Nach den gesetzlichen Bestimmungen können Hartz-IV-Bezieher aufgefordert werden, vorzeitig in Rente zu gehen. Für einen vorzeitigen Rentenanspruch muss der Arbeitslose mindestens 35 Jahre Beitrags- oder andere anrechenbare „Wartezeiten“ in der gesetzlichen Rentenversicherung aufweisen. Für jeden Monat, mit dem er vorzeitig Rente beansprucht, führt dies zu 0,3 Prozent Abschlägen auf das Altersruhegeld. Wer 2015 im Alter von 63 Jahren vorzeitig in Rente geht, muss danach eine Rentenminderung von neun Prozent hinnehmen.
Im jetzt entschiedenen Fall ging es um einen Langzeitarbeitslosen aus Duisburg, der seit Jahren im Hartz-IV-Bezug stand. Als der Mann 63 Jahre alt wurde, forderte das Jobcenter ihn auf, vorzeitig einen Rentenantrag zu stellen. Schließlich sei er zur „Selbsthilfe“ verpflichtet, um aus seiner Hilfebedürftigkeit herauszukommen.
Der Hartz-IV-Bezieher lehnte die vorzeitige Rentenantragstellung ab. Dies würde seine spätere reguläre Rente von 925 Euro um monatlich 77 Euro mindern. Das Jobcenter beantragte daraufhin selbst die vorzeitige Rente.

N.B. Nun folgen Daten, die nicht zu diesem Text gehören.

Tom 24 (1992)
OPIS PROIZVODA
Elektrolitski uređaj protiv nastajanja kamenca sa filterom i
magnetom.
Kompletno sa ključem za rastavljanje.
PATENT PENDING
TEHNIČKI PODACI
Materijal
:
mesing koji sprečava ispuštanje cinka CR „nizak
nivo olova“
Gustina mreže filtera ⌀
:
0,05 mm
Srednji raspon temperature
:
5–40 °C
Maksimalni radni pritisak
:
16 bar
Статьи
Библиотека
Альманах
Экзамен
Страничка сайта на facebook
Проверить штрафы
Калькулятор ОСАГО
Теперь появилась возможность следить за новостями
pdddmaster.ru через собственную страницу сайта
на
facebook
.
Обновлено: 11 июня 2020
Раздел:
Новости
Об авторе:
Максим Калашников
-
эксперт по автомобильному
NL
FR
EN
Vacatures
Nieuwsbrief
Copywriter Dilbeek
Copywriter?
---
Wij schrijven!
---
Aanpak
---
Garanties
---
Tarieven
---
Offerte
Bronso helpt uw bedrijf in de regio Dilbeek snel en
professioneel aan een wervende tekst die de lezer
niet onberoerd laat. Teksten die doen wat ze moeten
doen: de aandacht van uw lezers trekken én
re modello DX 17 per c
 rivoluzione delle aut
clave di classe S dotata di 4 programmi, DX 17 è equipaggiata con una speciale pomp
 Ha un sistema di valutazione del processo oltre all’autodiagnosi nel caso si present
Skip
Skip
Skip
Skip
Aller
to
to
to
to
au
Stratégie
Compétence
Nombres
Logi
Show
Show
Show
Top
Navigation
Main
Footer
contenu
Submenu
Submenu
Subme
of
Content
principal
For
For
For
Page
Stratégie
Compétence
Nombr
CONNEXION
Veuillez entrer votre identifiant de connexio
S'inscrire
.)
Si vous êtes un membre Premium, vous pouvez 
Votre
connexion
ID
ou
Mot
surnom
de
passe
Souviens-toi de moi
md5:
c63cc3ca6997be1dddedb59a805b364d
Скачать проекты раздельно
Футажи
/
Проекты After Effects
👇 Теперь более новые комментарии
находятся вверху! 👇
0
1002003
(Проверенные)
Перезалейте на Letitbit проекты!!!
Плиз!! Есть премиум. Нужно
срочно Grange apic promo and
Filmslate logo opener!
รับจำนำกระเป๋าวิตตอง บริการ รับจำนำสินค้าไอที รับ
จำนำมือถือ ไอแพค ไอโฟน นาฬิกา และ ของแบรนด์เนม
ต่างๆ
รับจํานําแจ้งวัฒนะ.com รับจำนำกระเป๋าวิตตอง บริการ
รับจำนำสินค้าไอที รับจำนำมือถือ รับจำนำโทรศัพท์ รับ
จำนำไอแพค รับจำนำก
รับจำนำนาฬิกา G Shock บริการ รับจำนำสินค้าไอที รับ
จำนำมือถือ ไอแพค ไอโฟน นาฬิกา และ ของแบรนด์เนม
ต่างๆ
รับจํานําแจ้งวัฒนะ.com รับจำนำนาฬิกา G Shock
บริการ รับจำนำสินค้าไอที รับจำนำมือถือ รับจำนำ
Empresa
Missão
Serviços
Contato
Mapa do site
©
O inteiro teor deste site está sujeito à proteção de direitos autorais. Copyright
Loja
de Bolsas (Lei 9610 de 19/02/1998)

Das BSG hielt das Vorgehen des Jobcenters für rechtmäßig. Die gesetzlichen Bestimmungen würden es erlauben, dass Hartz-IV-Bezieher zu einem vorzeitigen Rentenantrag ab dem 63. Lebensjahr aufgefordert werden können. Unterbleibe der Rentenantrag, könne die Behörde diesen selbst stellen.
Auch die Verordnung zur Vermeidung unbilliger Härten durch Inanspruchnahme einer vorgezogenen Altersrente stehe dem vorzeitigen Rentenantrag hier nicht entgegen. Danach wäre die Aufforderung zur vorgezogenen Altersrente „unbillig“, wenn der Arbeitslose „in nächster Zukunft“ eine abschlagsfreie Rente beanspruchen kann. Die Praxis der Jobcenter geht hier von zwei bis drei Monaten als Zeitrahmen aus.
„Unbillig“ wäre es auch, wenn sie zum Verlust des Anspruchs auf Arbeitslosengeld I führen würde oder der Arbeitslose eine sozialversicherungspflichtige Beschäftigung in Aussicht hat.
Nach der BSG-Entscheidung dürfen Jobcenter es auch nicht außer Acht lassen, wenn ein Hartz-IV-Bezieher mit einer geminderten, vorzeitigen Rente unter den Sozialhilfesatz rutscht. Dies sei hier aber nicht der Fall.
In den nächsten zwei Jahren müssen rund 140.000 Hartz-IV-Bezieher damit rechnen, dass sie zum Antrag auf eine vorzeitige Rente mit Abschlägen gezwungen werden. Diese Angaben machte der Paritätische Gesamtverband in einer aktuellen Stellungnahme im Bundestag. Abgeordnete der Fraktion „Die Linke“ hatten im Ausschuss Arbeit und Soziales am 2. Juli 2015 erfolglos beantragt, die gesetzliche vorzeitige Zwangsverrentung für Hartz-IV-Bezieher abzuschaffen (BT-Drucksache 18/5434). Mehrere Sozialverbände und auch der Deutsche Gewerkschaftsbund hatten dies befürwortet.